• BRANO PROPOSTO:
|---|

Anticipando una considerazione che riguarda più la “nuova mobilità”, sottolineo infine che quest’ultima è attualmente esclusa dal voto all’estero, in quanto per definizione non iscritta all’AIRE. L’attuale strumento normativo è “tarato” sui residenti, ossia su un corpo elettorale definito e noto in anticipo, e può essere - con rilevanti difficoltà - esteso ai dipendenti pubblici, di cui sono noti a priori le sedi di servizio e la consistenza, ma non a un corpo elettorale per definizione ignoto. L’ampliamento a tutti coloro che si trovino all’estero per un determinato periodo di tempo, inferiore a quei dodici mesi cui conseguel’iscrizione all’AIRE, necessita di una riforma organica dell’intero impianto normativo, e non una sua mera estensione a categorie di elettori attualmente non previste.
Ulteriore “polo” della rappresentanza, l’associazionismo italiano all’estero presenta opportunità e esigenze. Rappresenta una ricchezza di tradizione e cultura di indubbio valore. Si tratta di un mondo composito che ha mostrato e deve sempre più mostrare la capacità di adeguarsi alle mutazioni sociali, culturali e generazionali delle collettività di riferimento.
Accanto al patrimonio di tradizioni da mantenere, occorre a mio avviso sfruttare le opportunità offerte dalle nuove forme di aggregazione e andare oltre il concetto di associazione quale luogo fisico. Le nuove generazioni – sia le successive generazioni “stanziali”, sia gli “espatriati” più recenti - frequentano più il web che i circoli. Le norme sull’associazionismo sono orientate principalmente a riconoscerne il ruolo nella sistema di rappresentatività (le associazioni sono coinvolte nella formazione dei Comites e del CGIE). Occorre riconoscere che le “associazioni virtuali” svolgono una distinta forma di rappresentanza, di istanze che non rientrano – e forse non vogliono rientrare – in tale sistema, ma che non per questo debbono essere ignorate. In occasione delle ultime consultazioni elettorali hanno fatto sentire in più modi la loro voce, dimostrando una maturità organizzativa non ancora riflessa negli impianti normativi. Anche al di là del momento elettorale dobbiamo prendere atto di un’evoluzione che – pur refrattaria alla costrizione in schemi precostituiti – è portatrice di esigenze concrete.

|---|

• ESERCIZIO:
Estrai dal brano sugli italiani all'estero, senza alcuna modifica, tutto il testo che va da "Anticipando una considerazione" giù fino a "attualmente non previste.". I record non hanno alcun ruolo in questo lavoro.

• DATI ESTRATTI:
|---|

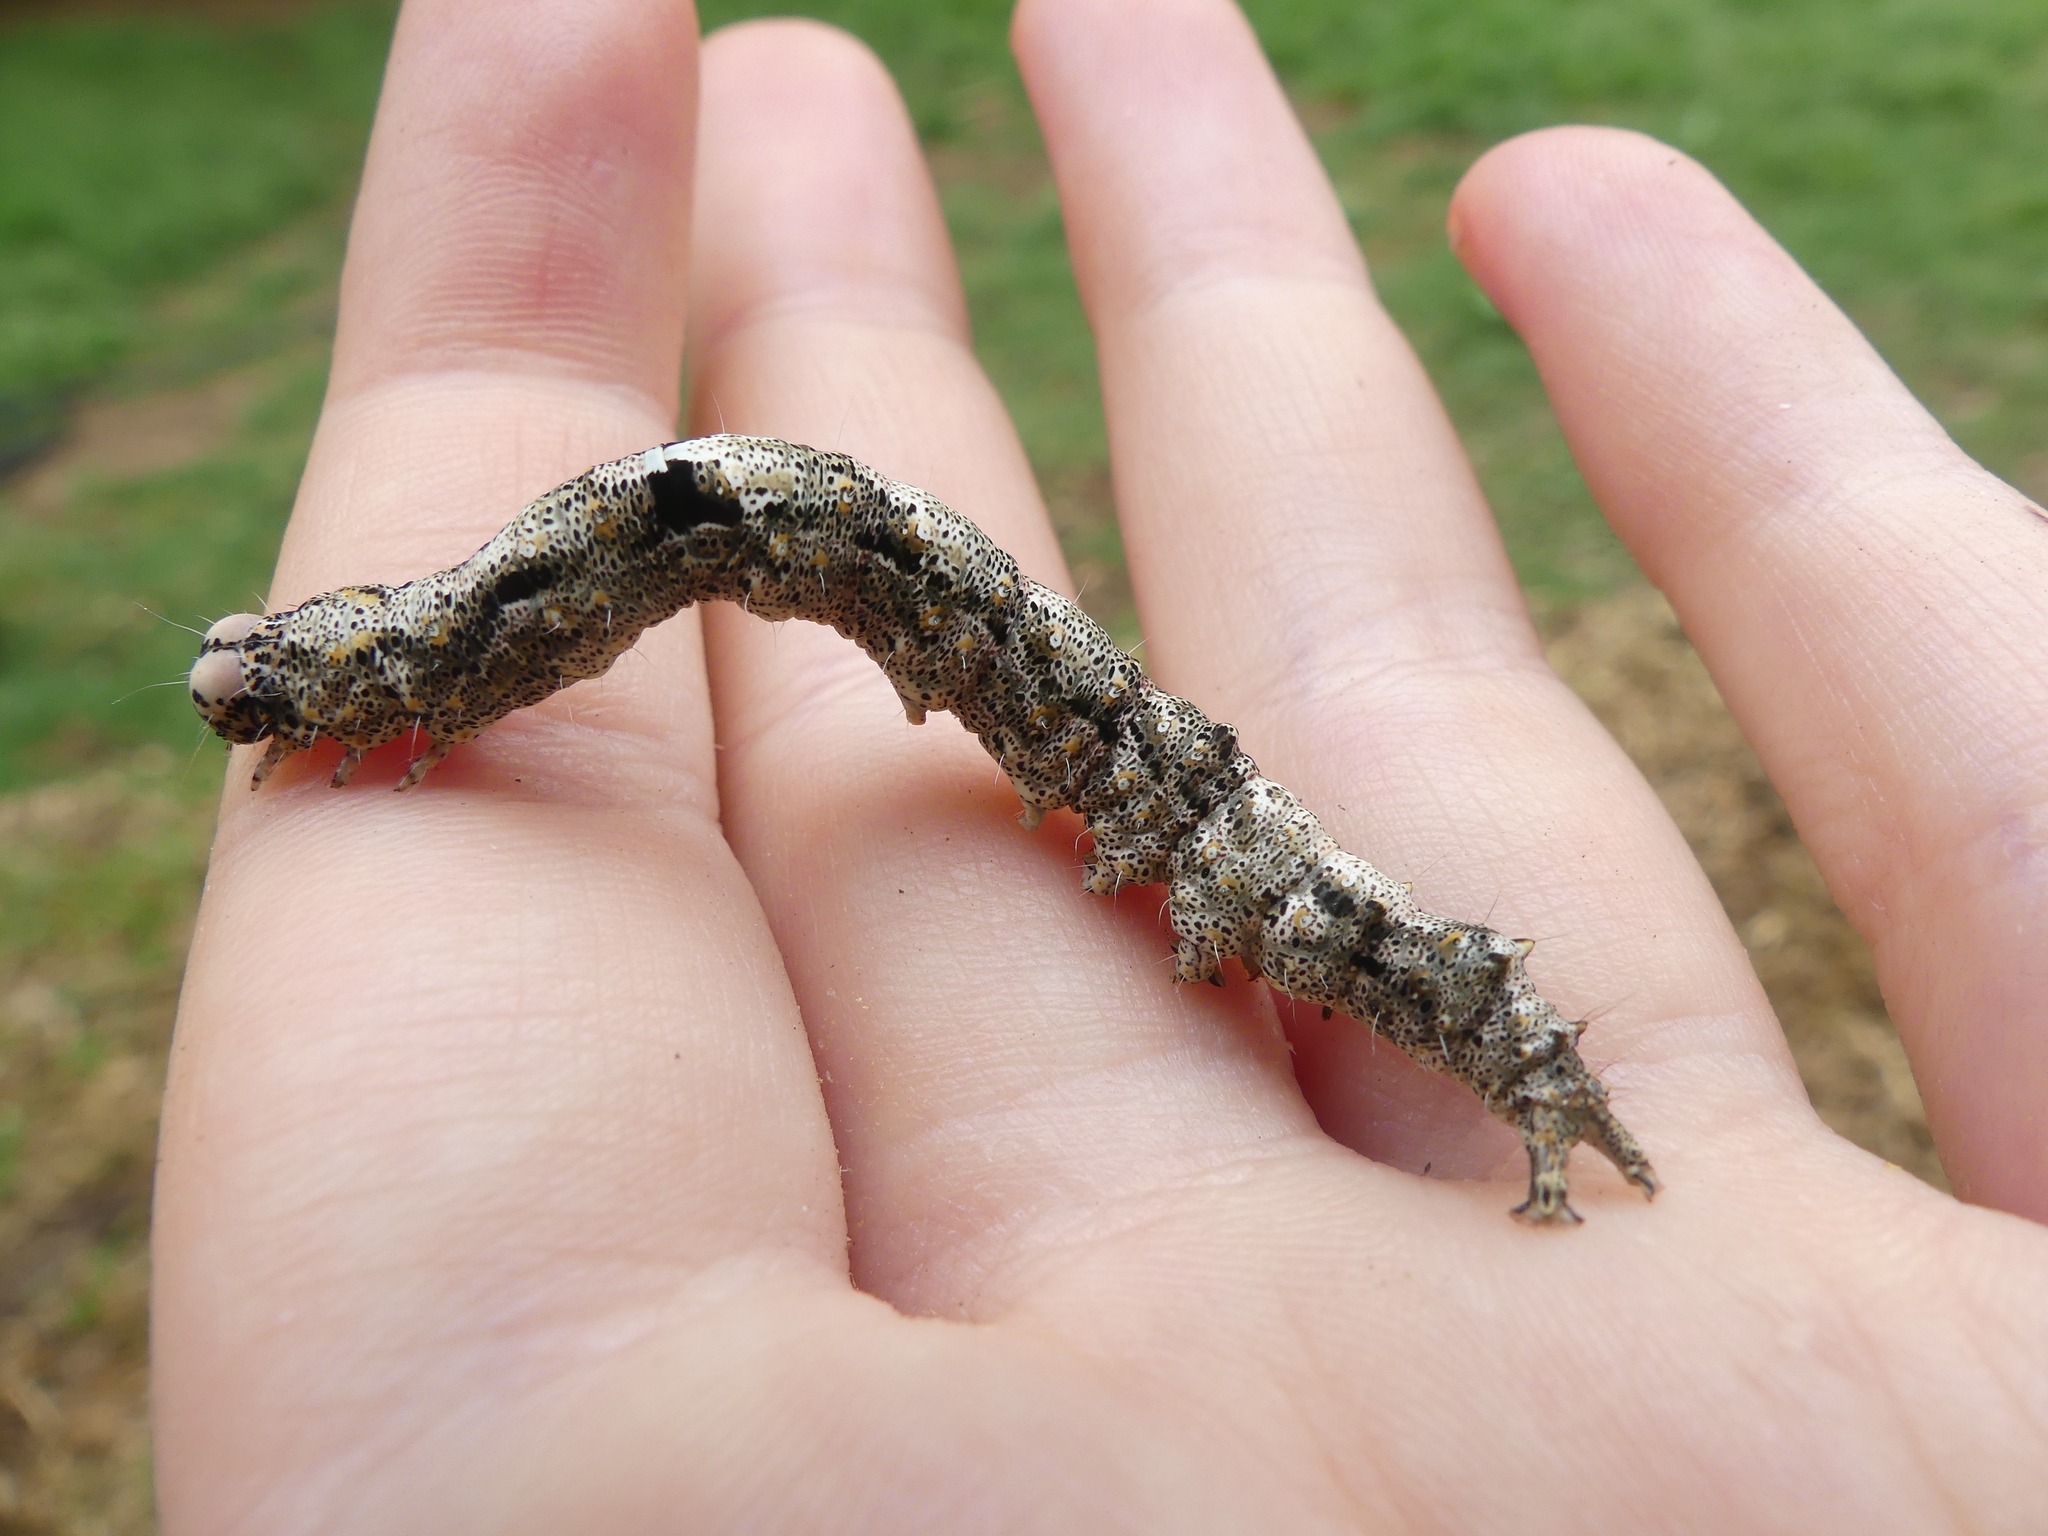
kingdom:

|---|

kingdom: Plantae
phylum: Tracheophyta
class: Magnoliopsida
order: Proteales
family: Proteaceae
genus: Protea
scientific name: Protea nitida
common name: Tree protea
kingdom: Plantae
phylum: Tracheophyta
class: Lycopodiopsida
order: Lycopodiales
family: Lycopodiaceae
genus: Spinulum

|---|

• RISPOSTA:
Anticipando una considerazione che riguarda più la “nuova mobilità”, sottolineo infine che quest’ultima è attualmente esclusa dal voto all’estero, in quanto per definizione non iscritta all’AIRE. L’attuale strumento normativo è “tarato” sui residenti, ossia su un corpo elettorale definito e noto in anticipo, e può essere - con rilevanti difficoltà - esteso ai dipendenti pubblici, di cui sono noti a priori le sedi di servizio e la consistenza, ma non a un corpo elettorale per definizione ignoto. L’ampliamento a tutti coloro che si trovino all’estero per un determinato periodo di tempo, inferiore a quei dodici mesi cui conseguel’iscrizione all’AIRE, necessita di una riforma organica dell’intero impianto normativo, e non una sua mera estensione a categorie di elettori attualmente non previste.